Starting from the equations for one-dimensional unsteady flow of a perfect gas of uniform entropy, show that the Riemann invariants,

$$R_{\pm}=u \pm \frac{2}{\gamma-1}\left(c-c_{0}\right)$$

are constant on characteristics $C_{\pm}$given by $\frac{d x}{d t}=u \pm c$, where $u(x, t)$ is the velocity of the gas, $c(x, t)$ is the local speed of sound and $\gamma$ is the specific heat ratio.
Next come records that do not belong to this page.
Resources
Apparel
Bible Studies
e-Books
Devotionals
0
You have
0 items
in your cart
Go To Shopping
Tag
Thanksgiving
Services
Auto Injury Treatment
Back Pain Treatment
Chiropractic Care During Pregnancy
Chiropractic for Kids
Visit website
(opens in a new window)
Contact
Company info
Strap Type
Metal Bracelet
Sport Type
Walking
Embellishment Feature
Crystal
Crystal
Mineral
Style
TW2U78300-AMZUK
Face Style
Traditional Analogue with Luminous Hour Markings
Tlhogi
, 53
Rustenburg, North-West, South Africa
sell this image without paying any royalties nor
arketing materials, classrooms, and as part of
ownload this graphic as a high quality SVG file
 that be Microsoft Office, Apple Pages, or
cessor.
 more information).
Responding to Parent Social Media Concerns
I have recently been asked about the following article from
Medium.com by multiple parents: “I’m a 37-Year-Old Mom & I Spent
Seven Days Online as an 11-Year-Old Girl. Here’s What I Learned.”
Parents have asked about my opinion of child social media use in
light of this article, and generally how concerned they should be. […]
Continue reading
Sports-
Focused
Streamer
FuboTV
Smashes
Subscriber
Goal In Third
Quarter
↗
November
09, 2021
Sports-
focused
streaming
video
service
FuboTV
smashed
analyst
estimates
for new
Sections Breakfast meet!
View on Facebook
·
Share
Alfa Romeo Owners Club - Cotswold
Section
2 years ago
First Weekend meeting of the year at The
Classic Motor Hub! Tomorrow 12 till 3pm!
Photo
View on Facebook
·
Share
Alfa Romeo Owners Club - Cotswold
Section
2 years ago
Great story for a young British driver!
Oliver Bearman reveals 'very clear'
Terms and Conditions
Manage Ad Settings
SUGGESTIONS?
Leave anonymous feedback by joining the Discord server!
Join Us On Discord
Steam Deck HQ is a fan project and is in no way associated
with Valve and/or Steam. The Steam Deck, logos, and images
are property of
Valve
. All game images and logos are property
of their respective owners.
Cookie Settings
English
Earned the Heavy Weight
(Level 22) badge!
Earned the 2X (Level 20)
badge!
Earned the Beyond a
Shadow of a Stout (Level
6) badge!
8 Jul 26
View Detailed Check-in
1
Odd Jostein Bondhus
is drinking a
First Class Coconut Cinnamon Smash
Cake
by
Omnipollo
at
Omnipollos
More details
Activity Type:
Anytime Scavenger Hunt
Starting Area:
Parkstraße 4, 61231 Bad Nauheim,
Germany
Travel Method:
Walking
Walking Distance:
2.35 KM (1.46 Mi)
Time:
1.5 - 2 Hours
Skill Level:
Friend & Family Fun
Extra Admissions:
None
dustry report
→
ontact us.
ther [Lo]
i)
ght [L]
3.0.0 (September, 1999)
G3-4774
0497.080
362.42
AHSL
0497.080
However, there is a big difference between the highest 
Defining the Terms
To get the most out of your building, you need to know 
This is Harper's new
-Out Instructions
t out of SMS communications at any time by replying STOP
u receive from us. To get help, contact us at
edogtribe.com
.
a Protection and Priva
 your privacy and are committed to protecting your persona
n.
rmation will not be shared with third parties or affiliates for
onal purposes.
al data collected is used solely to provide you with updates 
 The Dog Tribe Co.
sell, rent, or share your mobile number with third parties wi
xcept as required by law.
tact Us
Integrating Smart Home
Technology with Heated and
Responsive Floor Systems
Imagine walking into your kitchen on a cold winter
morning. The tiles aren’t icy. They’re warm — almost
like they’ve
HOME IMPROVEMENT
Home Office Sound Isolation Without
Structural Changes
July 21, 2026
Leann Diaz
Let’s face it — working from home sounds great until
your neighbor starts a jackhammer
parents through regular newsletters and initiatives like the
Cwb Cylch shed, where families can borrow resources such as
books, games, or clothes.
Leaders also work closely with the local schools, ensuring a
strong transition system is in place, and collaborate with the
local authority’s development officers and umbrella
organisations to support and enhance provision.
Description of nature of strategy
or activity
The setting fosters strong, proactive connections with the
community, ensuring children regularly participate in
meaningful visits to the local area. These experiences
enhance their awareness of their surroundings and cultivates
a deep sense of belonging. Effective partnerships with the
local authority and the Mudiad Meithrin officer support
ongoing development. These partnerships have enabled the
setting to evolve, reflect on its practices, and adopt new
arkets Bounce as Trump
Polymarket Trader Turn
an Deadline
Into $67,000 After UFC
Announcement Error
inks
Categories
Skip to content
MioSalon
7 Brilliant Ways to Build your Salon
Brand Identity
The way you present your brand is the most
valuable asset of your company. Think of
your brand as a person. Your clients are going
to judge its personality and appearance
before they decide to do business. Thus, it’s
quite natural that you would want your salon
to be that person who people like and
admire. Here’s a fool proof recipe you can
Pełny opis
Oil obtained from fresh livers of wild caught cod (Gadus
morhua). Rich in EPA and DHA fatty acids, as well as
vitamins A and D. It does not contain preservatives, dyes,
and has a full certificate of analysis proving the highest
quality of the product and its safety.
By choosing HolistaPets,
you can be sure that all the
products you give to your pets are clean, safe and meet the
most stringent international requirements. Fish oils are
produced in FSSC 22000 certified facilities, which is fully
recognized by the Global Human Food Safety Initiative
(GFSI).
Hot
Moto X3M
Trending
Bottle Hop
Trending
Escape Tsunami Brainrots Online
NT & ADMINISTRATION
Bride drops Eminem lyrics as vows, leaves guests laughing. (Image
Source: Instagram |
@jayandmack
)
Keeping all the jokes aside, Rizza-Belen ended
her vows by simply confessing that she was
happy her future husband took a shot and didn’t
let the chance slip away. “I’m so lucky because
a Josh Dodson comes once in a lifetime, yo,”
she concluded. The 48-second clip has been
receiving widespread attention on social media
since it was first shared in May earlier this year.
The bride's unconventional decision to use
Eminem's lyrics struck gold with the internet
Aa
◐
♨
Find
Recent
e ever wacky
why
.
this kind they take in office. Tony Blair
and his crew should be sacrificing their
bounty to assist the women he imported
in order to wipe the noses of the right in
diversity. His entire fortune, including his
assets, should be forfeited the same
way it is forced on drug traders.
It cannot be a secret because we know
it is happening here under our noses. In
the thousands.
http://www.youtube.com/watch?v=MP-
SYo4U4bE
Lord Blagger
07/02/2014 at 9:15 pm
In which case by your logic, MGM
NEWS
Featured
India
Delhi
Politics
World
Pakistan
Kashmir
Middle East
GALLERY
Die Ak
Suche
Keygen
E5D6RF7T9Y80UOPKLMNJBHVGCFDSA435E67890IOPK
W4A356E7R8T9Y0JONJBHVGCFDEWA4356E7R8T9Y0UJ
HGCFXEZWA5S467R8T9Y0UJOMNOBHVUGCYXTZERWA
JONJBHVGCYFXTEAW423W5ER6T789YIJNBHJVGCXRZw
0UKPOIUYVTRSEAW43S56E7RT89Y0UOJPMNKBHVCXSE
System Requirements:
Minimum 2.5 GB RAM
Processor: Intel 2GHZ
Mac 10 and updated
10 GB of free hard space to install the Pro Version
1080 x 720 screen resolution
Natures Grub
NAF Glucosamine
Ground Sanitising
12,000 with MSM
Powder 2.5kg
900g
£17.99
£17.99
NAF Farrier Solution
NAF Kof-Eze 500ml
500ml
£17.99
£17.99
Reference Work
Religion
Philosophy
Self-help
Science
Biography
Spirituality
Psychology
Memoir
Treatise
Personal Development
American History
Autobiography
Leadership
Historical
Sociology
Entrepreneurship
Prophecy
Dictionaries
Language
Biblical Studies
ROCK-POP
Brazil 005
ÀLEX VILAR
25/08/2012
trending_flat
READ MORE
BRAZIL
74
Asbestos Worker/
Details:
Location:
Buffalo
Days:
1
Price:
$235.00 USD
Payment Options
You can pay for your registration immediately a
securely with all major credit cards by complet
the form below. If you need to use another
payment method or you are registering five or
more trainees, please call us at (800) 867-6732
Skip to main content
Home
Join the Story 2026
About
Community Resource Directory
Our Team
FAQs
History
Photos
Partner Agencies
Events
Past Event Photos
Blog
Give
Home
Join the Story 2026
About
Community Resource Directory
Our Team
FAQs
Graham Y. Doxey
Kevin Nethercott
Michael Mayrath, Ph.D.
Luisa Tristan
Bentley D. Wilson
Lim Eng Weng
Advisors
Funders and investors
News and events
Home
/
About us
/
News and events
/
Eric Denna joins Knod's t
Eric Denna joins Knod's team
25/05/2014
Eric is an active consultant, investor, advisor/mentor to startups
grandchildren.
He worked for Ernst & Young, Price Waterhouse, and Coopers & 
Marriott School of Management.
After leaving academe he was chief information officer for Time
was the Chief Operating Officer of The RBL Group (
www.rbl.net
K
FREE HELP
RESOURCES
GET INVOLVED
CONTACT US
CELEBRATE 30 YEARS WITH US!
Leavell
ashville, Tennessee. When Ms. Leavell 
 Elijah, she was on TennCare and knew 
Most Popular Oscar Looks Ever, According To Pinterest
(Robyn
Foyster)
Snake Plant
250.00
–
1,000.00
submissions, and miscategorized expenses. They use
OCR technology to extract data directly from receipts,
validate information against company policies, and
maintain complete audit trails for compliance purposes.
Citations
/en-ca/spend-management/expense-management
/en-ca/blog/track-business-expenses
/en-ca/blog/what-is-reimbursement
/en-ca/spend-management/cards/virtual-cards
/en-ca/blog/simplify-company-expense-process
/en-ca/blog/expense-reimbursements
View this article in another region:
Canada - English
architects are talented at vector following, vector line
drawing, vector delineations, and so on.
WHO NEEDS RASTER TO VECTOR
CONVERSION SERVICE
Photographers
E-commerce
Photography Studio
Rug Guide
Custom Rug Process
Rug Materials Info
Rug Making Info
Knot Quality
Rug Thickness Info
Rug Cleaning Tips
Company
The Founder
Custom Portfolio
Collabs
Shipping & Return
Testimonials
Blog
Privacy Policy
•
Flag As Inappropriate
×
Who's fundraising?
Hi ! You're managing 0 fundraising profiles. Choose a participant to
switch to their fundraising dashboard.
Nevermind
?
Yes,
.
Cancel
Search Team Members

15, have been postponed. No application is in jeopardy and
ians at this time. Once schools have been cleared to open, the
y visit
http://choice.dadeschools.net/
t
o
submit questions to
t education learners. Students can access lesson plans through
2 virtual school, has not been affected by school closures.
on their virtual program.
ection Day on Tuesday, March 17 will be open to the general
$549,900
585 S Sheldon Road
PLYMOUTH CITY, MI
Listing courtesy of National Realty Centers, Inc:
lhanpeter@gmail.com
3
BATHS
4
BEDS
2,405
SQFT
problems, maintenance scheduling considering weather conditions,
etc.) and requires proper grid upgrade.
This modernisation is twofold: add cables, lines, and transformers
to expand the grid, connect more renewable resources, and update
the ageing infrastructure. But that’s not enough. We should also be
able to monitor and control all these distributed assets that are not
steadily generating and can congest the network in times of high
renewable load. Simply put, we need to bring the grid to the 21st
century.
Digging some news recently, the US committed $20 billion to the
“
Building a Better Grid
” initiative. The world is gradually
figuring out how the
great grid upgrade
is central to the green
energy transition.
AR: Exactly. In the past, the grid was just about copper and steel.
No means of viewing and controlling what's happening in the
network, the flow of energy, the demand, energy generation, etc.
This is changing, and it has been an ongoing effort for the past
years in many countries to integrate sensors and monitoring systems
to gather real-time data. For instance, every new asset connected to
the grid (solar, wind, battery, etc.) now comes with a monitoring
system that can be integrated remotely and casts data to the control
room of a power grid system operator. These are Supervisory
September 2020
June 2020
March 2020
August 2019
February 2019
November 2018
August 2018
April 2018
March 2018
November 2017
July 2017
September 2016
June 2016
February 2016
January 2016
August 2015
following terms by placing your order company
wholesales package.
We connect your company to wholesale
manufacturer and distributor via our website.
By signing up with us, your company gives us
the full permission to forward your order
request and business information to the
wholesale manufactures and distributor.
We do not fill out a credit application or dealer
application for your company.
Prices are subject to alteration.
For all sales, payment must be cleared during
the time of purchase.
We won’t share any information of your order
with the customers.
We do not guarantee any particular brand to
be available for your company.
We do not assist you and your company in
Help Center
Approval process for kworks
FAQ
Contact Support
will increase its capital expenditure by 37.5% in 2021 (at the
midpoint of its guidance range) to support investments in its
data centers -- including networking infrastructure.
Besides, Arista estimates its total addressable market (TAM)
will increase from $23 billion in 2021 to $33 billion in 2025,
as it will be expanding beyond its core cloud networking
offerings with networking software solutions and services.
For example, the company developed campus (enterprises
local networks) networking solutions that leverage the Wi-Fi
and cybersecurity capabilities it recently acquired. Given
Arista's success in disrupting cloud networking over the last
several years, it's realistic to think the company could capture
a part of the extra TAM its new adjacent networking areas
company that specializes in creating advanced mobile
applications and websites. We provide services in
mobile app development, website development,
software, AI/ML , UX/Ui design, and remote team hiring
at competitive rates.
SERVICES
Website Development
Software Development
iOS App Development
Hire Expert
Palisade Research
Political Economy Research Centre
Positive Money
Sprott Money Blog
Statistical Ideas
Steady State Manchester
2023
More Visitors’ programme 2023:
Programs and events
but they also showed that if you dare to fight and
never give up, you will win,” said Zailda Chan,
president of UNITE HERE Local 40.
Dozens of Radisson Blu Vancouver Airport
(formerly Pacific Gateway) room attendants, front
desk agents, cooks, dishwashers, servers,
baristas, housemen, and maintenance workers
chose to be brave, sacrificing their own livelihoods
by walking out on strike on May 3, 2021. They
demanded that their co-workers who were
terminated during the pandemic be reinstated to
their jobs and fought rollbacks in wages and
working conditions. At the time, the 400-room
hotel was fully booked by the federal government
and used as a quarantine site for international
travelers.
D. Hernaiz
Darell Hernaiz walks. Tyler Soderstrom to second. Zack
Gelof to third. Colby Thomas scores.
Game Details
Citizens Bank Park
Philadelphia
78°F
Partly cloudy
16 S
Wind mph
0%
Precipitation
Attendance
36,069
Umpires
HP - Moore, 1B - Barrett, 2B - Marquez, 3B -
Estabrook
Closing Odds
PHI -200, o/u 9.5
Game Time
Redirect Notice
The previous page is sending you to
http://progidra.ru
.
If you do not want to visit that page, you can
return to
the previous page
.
Such a gas initially occupies the region $x>0$ to the right of a piston in an infinitely long tube. The gas and the piston are initially at rest. At time $t=0$ the piston starts moving to the left at a constant speed $V$. Find $u(x, t)$ and $c(x, t)$ in the three regions

$$\begin{aligned} \text { (i) } \quad & c_{0} t \leq x \\ \text { (ii) } \quad a t & \leq x<c_{0} t \\ \text { (iii) }-V t & \leq x<a t \end{aligned}$$

where $a=c_{0}-\frac{1}{2}(\gamma+1) V$. What is the largest value of $V$ for which $c$ is positive throughout region (iii)? What happens if $V$ exceeds this value?